FRAGMENTO DEL DOCUMENTO:
————————

8.3.13

El hilo de Irazoki

Que un libro empieza por la cubierta puede parecer una obviedad, pero no lo es. En éste, Francisco Javier Irazoki (Lesaka, Navarra, 1954) escribe su primer poema en el título: Retrato de un hilo (Hiperión) y elige un dibujo de Yves Loyer -tan cerca- para ilustrar su poética: apenas un trazo de aire oriental, tan sereno como preciso. A eso me refiero. Y a que, antes de leer sus primeros versos, uno se encuentre con este haiku de Issekiro: "Mientras lo corto / veo que el árbol tiene / serenidad". Mucha hay en este libro de apenas treinta poemas cortos en verso (en el anterior, Los hombres intermitentes, publicado también por Hiperión, estaban en prosa) que nos llevan a Benarés, las calles de París y a ciertos interiores que pueden estar en cualquier parte.
Antes de entrar en materia, conviene recordar que no es extensa la obra de Irazoki. Al libro aludido habría que añadir Cielos segados (Universidad del País Vasco), su poesía completa hasta 1990, que incluye los tres volúmenes de versos escritos hasta esa fecha: Árgoma, Desiertos para Hades y La miniatura infinita. También es autor de La nota rota (Hiperión), cincuenta semblanzas de músicos de épocas muy variadas. No en vano su formación es musical y a la música se ha dedicado. Por eso sus lectores, ávidos de poemas, celebramos la salida de esta nueva entrega, compuesta por poemas escritos entre 1991 y 1998, lo que vuelve a darnos una pista fiable acerca del poeta que tenemos delante, alguien que, quién lo duda, tiene todo menos prisa. "¿Qué importa el tiempo en la literatura?", se pregunta Irazoki en su reciente entrevista con Nuria Azancot. 
Decía antes que su libro nos lleva a India, en un viaje a Benarés, a las calles extranjeras de París y a los cuartos donde se celebra, en la intimidad, el amor. Son significativos los títulos de las cinco partes que lo componen: "Equipajes", "Calle de los viajeros", "Viandantes", "Lindes" y "Canciones extranjeras". En todas ellas encontramos a "un hombre" que observa, reflexiona y después habla. Alguien dotado, ante todo, de compasión; de un profundo respeto hacia el otro que, como nos enseñó Emmanuel Lévinas, nos muestra su verdadera humanidad al cruzar con nosotros la mirada.

————————

TAREAS DEL EJERCICIO:
• A. Extrae de la reseña el pasaje comprendido entre "El hilo de Irazoki" y "en cualquier parte.", ambos incluidos.
• B. Responde a estas preguntas basándote en la reseña:
(i) ¿De quién es el dibujo elegido para la cubierta de Retrato de un hilo?
(ii) ¿Entre qué años se escribieron los poemas de esta nueva entrega?
(iii) ¿Cuántas partes componen el libro?
Las entradas que siguen proceden de otra fuente.

MATERIAL PROPORCIONADO:
————————

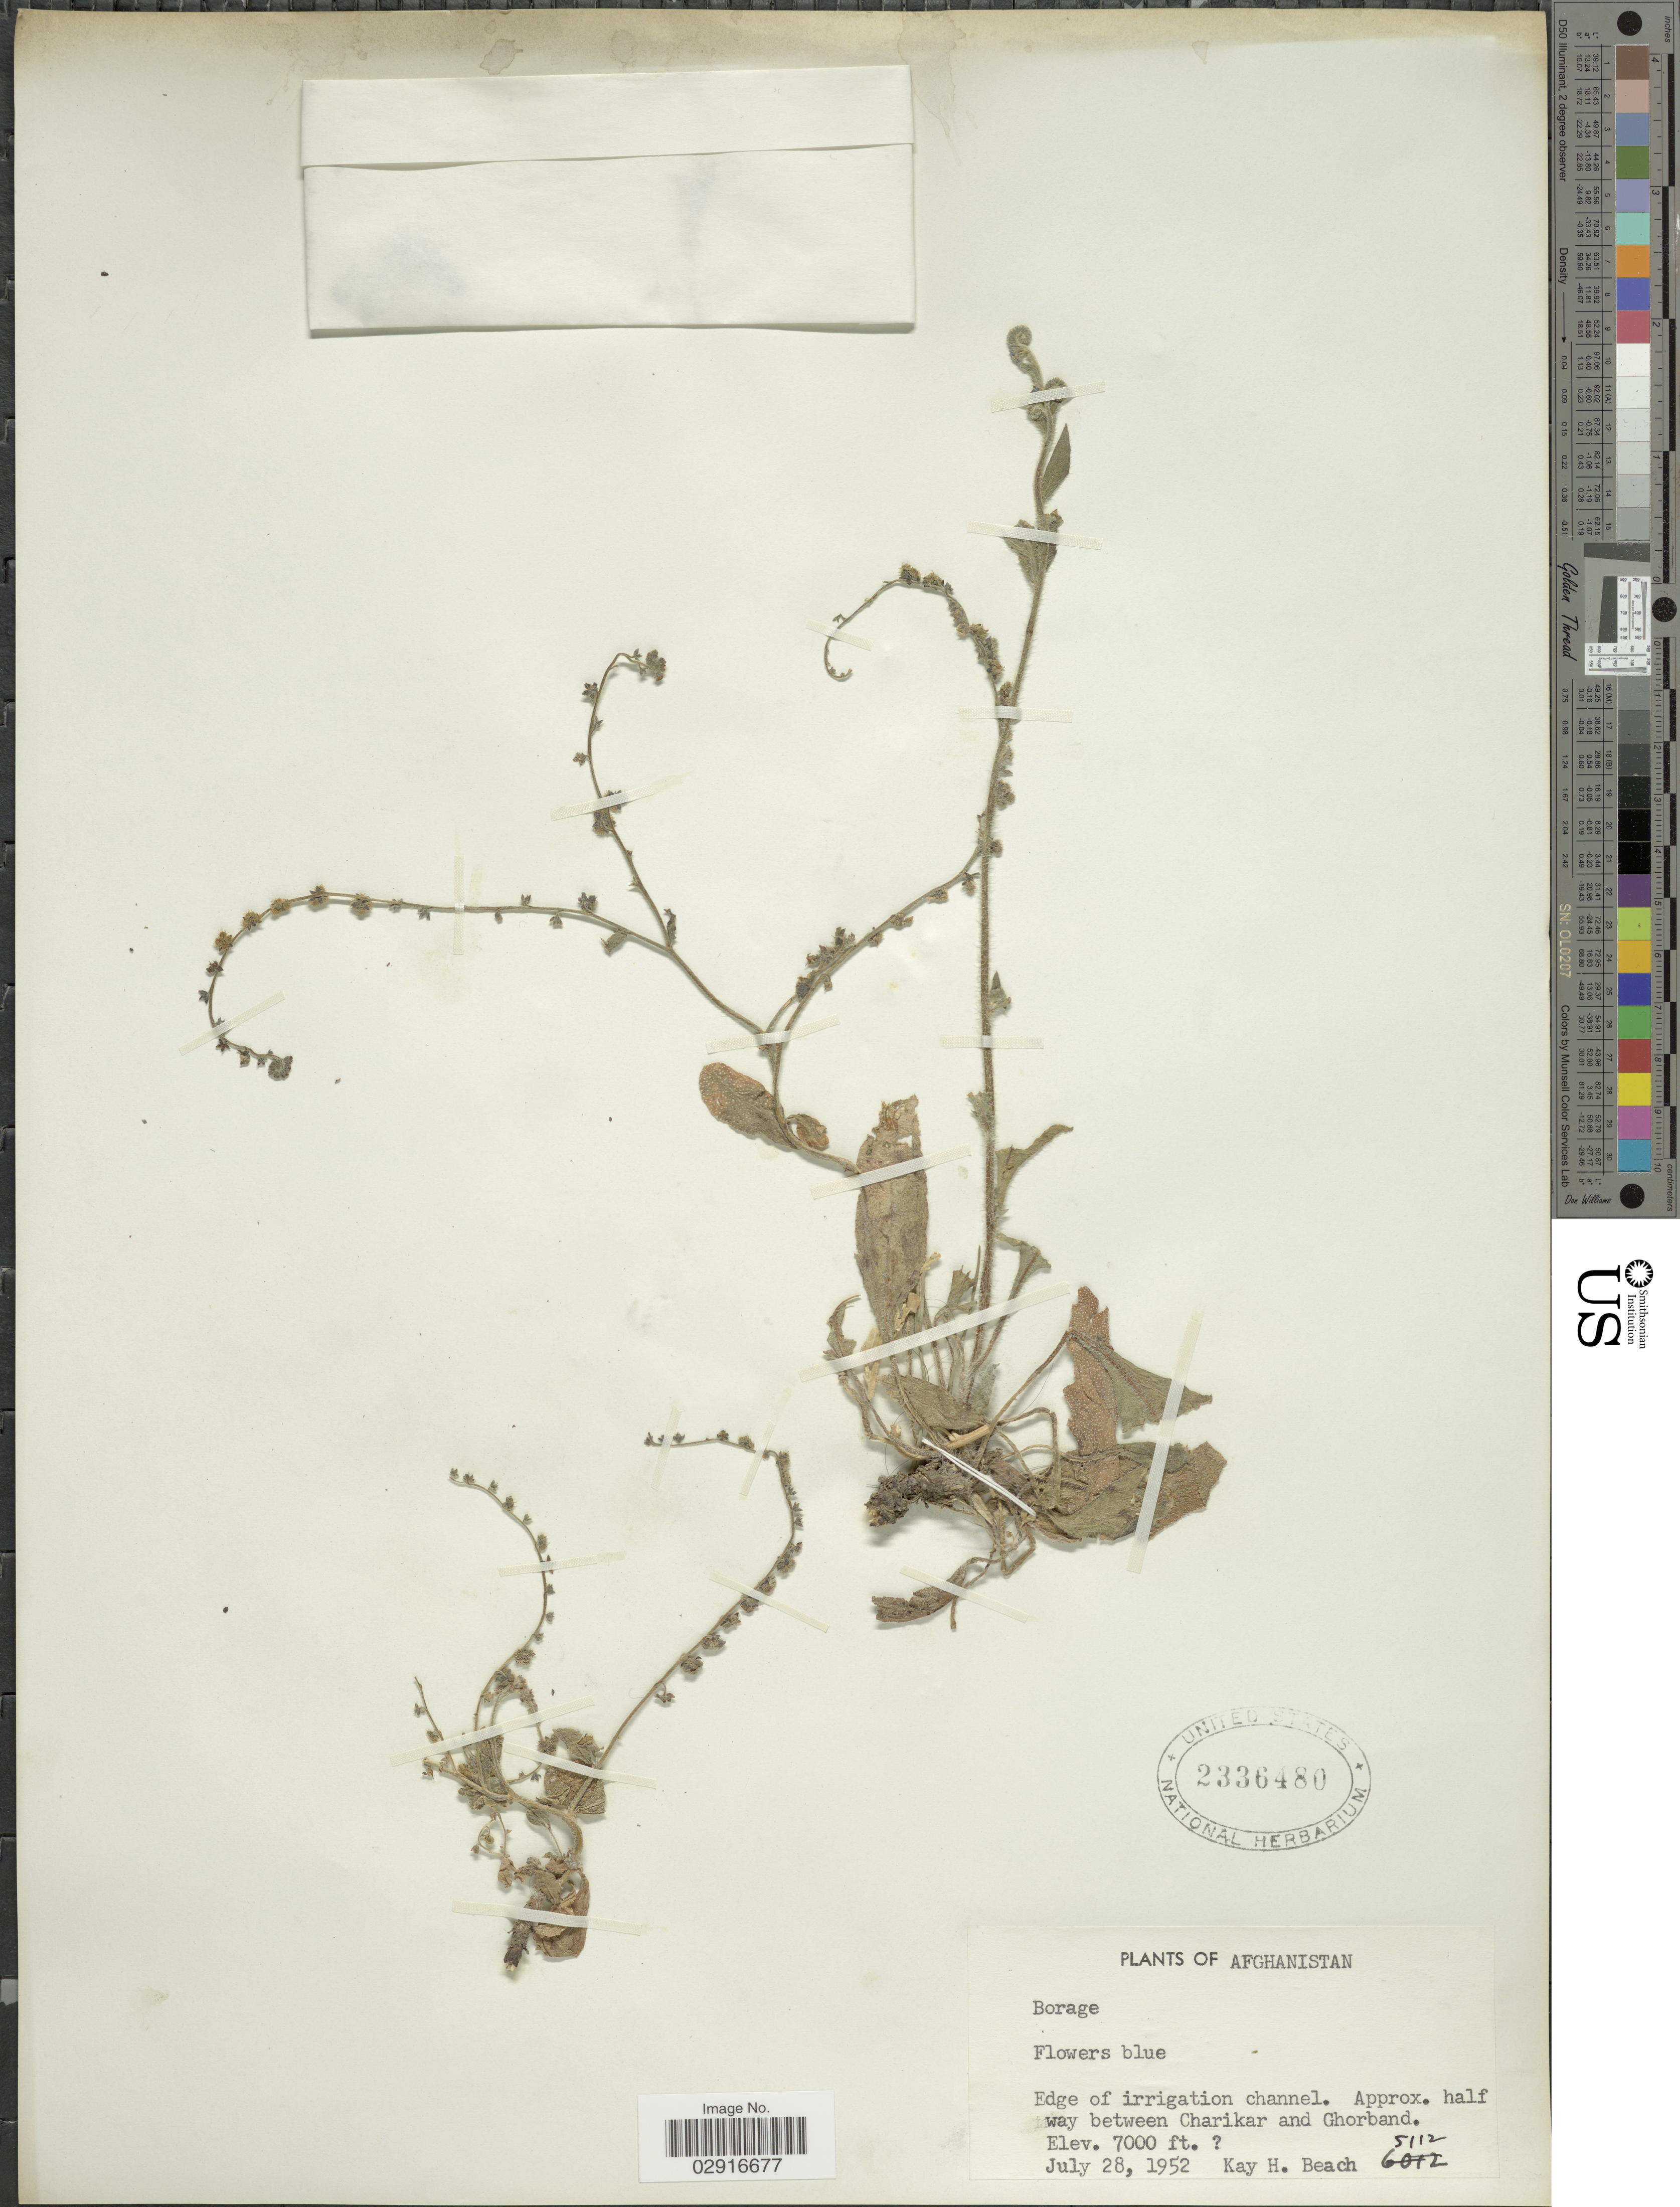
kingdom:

————————

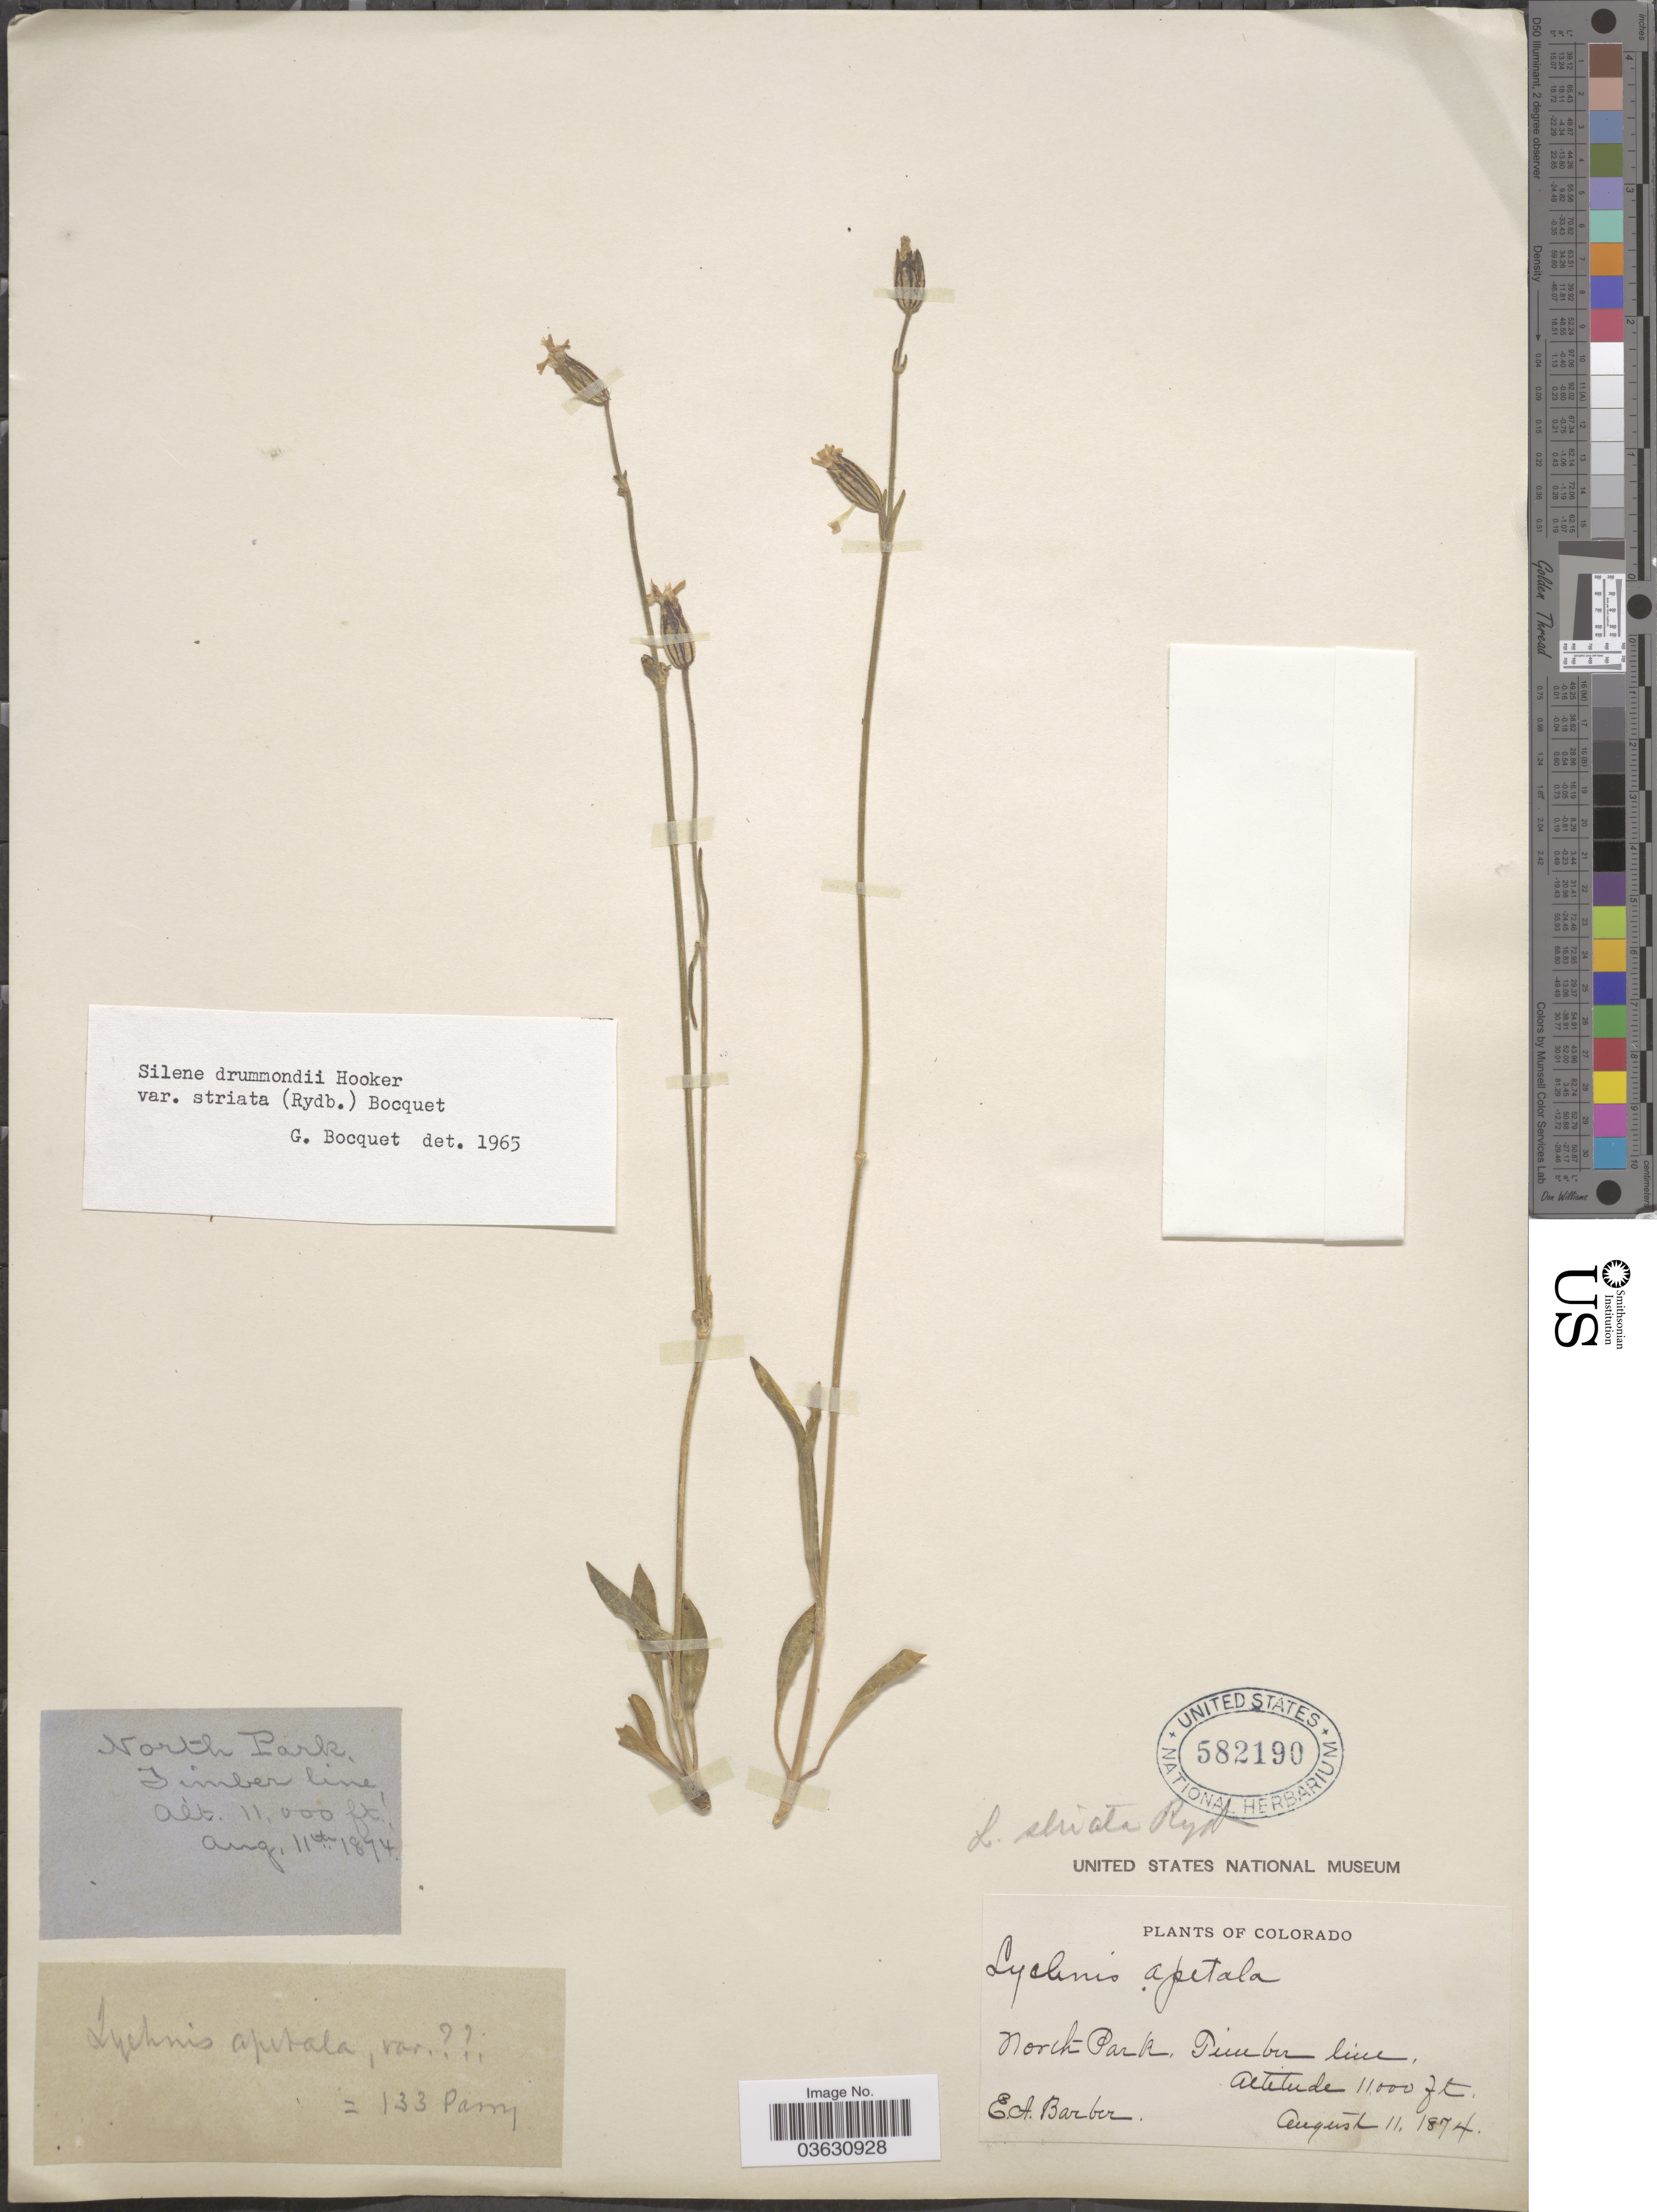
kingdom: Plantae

————————

RESPUESTAS ESCRITAS:
• A.
El hilo de Irazoki

Que un libro empieza por la cubierta puede parecer una obviedad, pero no lo es. En éste, Francisco Javier Irazoki (Lesaka, Navarra, 1954) escribe su primer poema en el título: Retrato de un hilo (Hiperión) y elige un dibujo de Yves Loyer -tan cerca- para ilustrar su poética: apenas un trazo de aire oriental, tan sereno como preciso. A eso me refiero. Y a que, antes de leer sus primeros versos, uno se encuentre con este haiku de Issekiro: "Mientras lo corto / veo que el árbol tiene / serenidad". Mucha hay en este libro de apenas treinta poemas cortos en verso (en el anterior, Los hombres intermitentes, publicado también por Hiperión, estaban en prosa) que nos llevan a Benarés, las calles de París y a ciertos interiores que pueden estar en cualquier parte.

• B.
(i) El dibujo es de Yves Loyer.
(ii) Los poemas se escribieron entre 1991 y 1998.
(iii) El libro se compone de cinco partes.